Focus

Urban pollution from wood combustion

Urban pollution is a many-sided issue of main complexity, either since a major fraction of population live in large or medium- sized cities, where exposure to the urban cocktail may induce serious health effects, or due to the fact that urban areas represent an important pollution source themselves. Concerning the airborne particulate matter, a hugely composite mix of many different inorganic and organic chemical species under solid or liquid phase in the atmosphere, the urban environment provides a large reaction tank where heterogeneous contributions from natural sources (crustal dust and marine aerosol re-suspended by vehicular traffic) and from anthropogenic activities (pipe exhausts and domestic heating mainly, where industrial facilities are not present) mix and combine together, to give also secondary formation products. In this context, research efforts have been carried out to the aim of discriminating a peculiar emission contribution from domestic heating which has recently gained a key environmental role: the household combustion of firewood and pellet in fireplaces or woodstoves.
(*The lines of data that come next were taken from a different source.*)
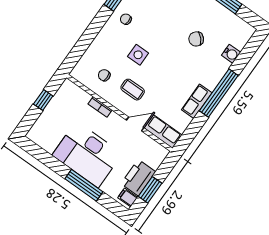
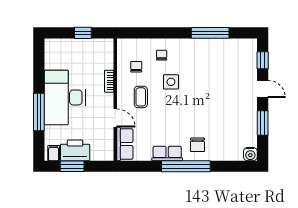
chair: (126, 19) -> (162, 55), moved
chair: (196, 39) -> (198, 145), moved, turned -137
water cooler: (231, 54) -> (250, 154), moved

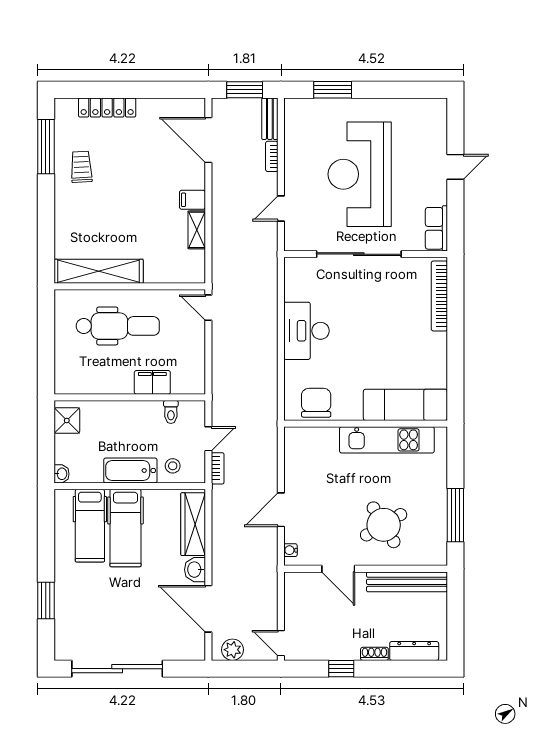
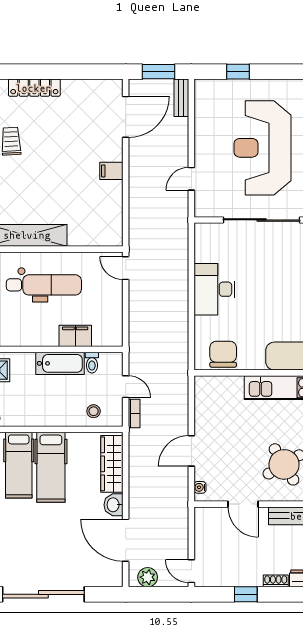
window: (333, 90) -> (238, 72), width x0.67
door: (208, 140) -> (126, 117), swing flipped
bookcase: (272, 156) -> (183, 132), removed
shelving: (197, 230) -> (115, 198), removed
door: (208, 439) -> (126, 387), hinge flipped
bathtub: (130, 471) -> (60, 363), moved, turned 180

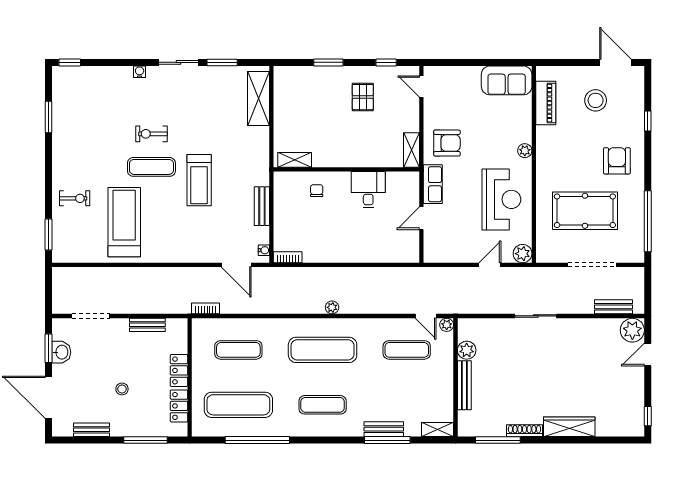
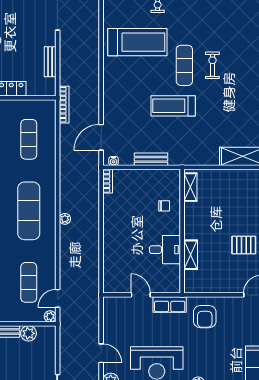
shelving: (412, 150) -> (191, 255), moved, turned 90
bookcase: (206, 308) -> (64, 105), width x1.56

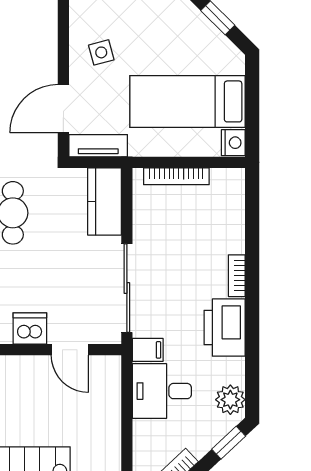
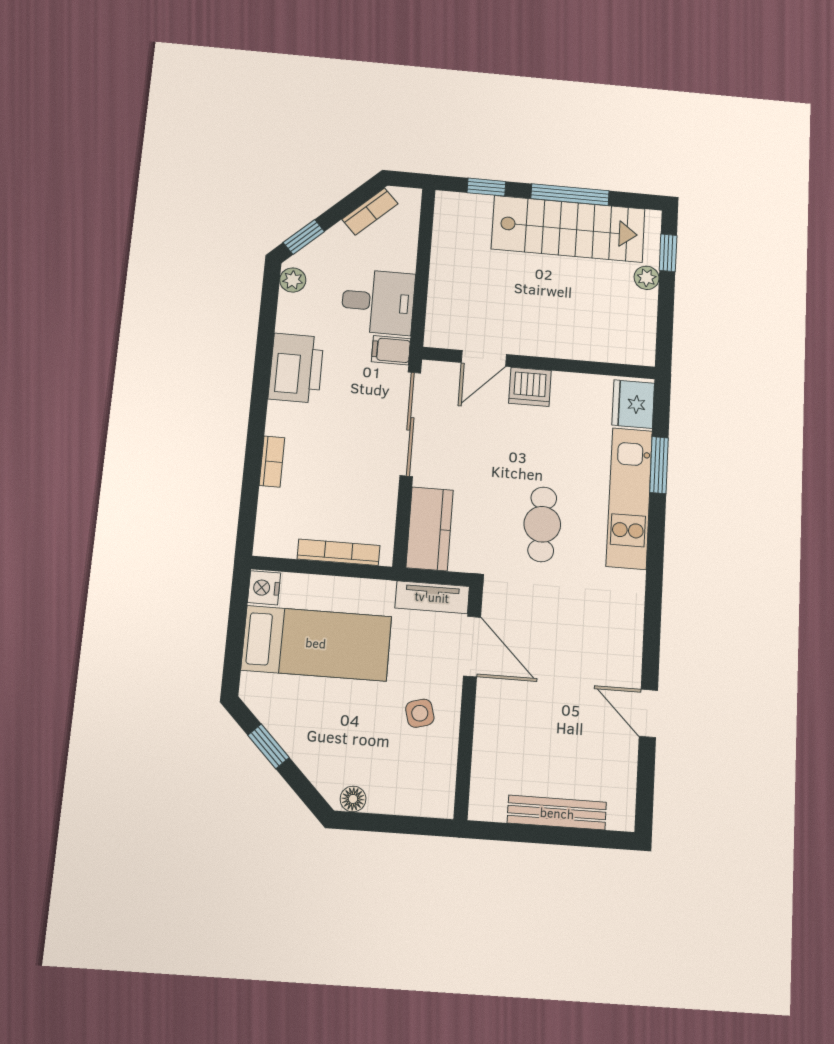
door: (63, 109) -> (472, 646), hinge flipped
bookcase: (237, 276) -> (272, 461), moved
door: (70, 350) -> (484, 358), swing flipped
plant: (230, 400) -> (293, 280), width x0.73, depth x0.73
To reach this goal, source selective tracers (potassium and levoglucosan) have been considered and a number of field campaigns in different urban sites within and outside National boundaries have been carried out (Rome, Fontechiari, Ferrara, Tunis, Tel Aviv, Pancevo, Chamonix, New Dehli). These results show that the household wood combustion may contribute up to 60% of total mass of particulate matter and that winter - summer seasonal differences in the mass concentration of total organic aerosol are mainly due to this source.
As emission from wood combustion contain large amounts of harmful species, among others polyciclic aromatic hydrocarbons (PAHs), and given that domestic heating firewoods and stoves are not provided with exhausts abatement systems, the recorded increase in the use of these devices places a critical issue of air quality and health impact for the incoming years.